SUPPLIED MATERIAL: Begin

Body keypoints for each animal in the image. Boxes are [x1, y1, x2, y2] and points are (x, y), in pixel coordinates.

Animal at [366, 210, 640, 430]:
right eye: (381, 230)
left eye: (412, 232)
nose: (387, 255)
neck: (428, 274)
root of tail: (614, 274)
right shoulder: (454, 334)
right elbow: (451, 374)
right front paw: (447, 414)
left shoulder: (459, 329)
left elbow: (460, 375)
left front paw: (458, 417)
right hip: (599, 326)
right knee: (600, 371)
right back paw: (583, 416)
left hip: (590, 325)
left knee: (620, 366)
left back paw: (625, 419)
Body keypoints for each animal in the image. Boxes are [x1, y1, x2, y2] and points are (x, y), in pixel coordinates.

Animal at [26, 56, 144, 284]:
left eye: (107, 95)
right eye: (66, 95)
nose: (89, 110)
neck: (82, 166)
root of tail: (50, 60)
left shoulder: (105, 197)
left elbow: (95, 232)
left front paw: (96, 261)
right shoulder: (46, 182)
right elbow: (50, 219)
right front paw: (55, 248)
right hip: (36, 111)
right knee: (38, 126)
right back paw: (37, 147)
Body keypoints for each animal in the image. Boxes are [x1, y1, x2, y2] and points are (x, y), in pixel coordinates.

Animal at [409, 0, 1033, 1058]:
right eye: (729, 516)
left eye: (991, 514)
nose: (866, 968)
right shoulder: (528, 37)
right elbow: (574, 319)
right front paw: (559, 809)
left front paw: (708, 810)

SUPPLIED MATERIAL: End
SUPPLIED MATERIAL: Begin

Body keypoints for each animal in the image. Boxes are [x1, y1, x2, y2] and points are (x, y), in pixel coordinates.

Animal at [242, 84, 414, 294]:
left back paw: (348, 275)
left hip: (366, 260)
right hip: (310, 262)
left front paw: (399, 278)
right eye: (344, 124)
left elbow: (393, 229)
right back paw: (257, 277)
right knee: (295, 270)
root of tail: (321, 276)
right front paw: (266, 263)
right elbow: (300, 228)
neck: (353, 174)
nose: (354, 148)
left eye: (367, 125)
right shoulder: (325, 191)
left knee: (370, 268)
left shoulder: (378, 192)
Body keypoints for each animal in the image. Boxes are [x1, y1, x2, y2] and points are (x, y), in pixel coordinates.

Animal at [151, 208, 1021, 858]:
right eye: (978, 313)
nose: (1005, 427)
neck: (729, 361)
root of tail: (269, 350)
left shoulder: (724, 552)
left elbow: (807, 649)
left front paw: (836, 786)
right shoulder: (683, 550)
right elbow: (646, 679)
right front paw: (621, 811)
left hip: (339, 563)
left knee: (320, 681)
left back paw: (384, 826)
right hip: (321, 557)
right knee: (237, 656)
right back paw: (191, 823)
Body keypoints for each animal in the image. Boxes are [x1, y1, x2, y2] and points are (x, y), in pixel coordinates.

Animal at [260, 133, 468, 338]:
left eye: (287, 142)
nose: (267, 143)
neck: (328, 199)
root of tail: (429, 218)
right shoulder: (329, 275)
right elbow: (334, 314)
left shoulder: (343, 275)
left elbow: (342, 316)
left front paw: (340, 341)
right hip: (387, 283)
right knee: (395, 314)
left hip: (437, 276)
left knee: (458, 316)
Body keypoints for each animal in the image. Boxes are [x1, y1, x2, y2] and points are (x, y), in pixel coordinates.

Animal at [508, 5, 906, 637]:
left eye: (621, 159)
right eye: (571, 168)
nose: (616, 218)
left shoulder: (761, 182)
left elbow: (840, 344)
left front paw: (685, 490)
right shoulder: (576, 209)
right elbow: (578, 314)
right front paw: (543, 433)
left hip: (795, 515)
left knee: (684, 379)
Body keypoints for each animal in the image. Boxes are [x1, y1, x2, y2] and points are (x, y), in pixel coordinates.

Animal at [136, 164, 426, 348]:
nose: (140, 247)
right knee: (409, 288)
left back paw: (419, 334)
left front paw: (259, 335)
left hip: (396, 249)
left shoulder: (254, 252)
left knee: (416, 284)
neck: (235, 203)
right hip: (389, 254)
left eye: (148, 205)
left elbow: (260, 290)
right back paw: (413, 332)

SUPPLIED MATERIAL: End

Look above for the line containing "right hip: (321, 557)". Output from there through the line containing "right back paw: (413, 332)", exactly and inclusively.

* **COMPLETED TASK**
right hip: (321, 557)
right knee: (237, 656)
right back paw: (191, 823)
Body keypoints for each animal in the image. Boxes are [x1, y1, x2, y2] and points are (x, y), in pixel coordinates.

Animal at [260, 133, 468, 338]:
left eye: (287, 142)
nose: (267, 143)
neck: (328, 199)
root of tail: (429, 218)
right shoulder: (329, 275)
right elbow: (334, 314)
left shoulder: (343, 275)
left elbow: (342, 316)
left front paw: (340, 341)
right hip: (387, 283)
right knee: (395, 314)
left hip: (437, 276)
left knee: (458, 316)
Body keypoints for each animal in the image. Boxes are [x1, y1, x2, y2] and points are (x, y), in pixel coordinates.

Animal at [508, 5, 906, 637]:
left eye: (621, 159)
right eye: (571, 168)
nose: (616, 218)
left shoulder: (761, 182)
left elbow: (840, 344)
left front paw: (685, 490)
right shoulder: (576, 209)
right elbow: (578, 314)
right front paw: (543, 433)
left hip: (795, 515)
left knee: (684, 379)
Body keypoints for each animal in the image. Boxes are [x1, y1, x2, y2] and points are (x, y), in pixel coordinates.

Animal at [136, 164, 426, 348]:
nose: (140, 247)
right knee: (409, 288)
left back paw: (419, 334)
left front paw: (259, 335)
left hip: (396, 249)
left shoulder: (254, 252)
left knee: (416, 284)
neck: (235, 203)
right hip: (389, 254)
left eye: (148, 205)
left elbow: (260, 290)
right back paw: (413, 332)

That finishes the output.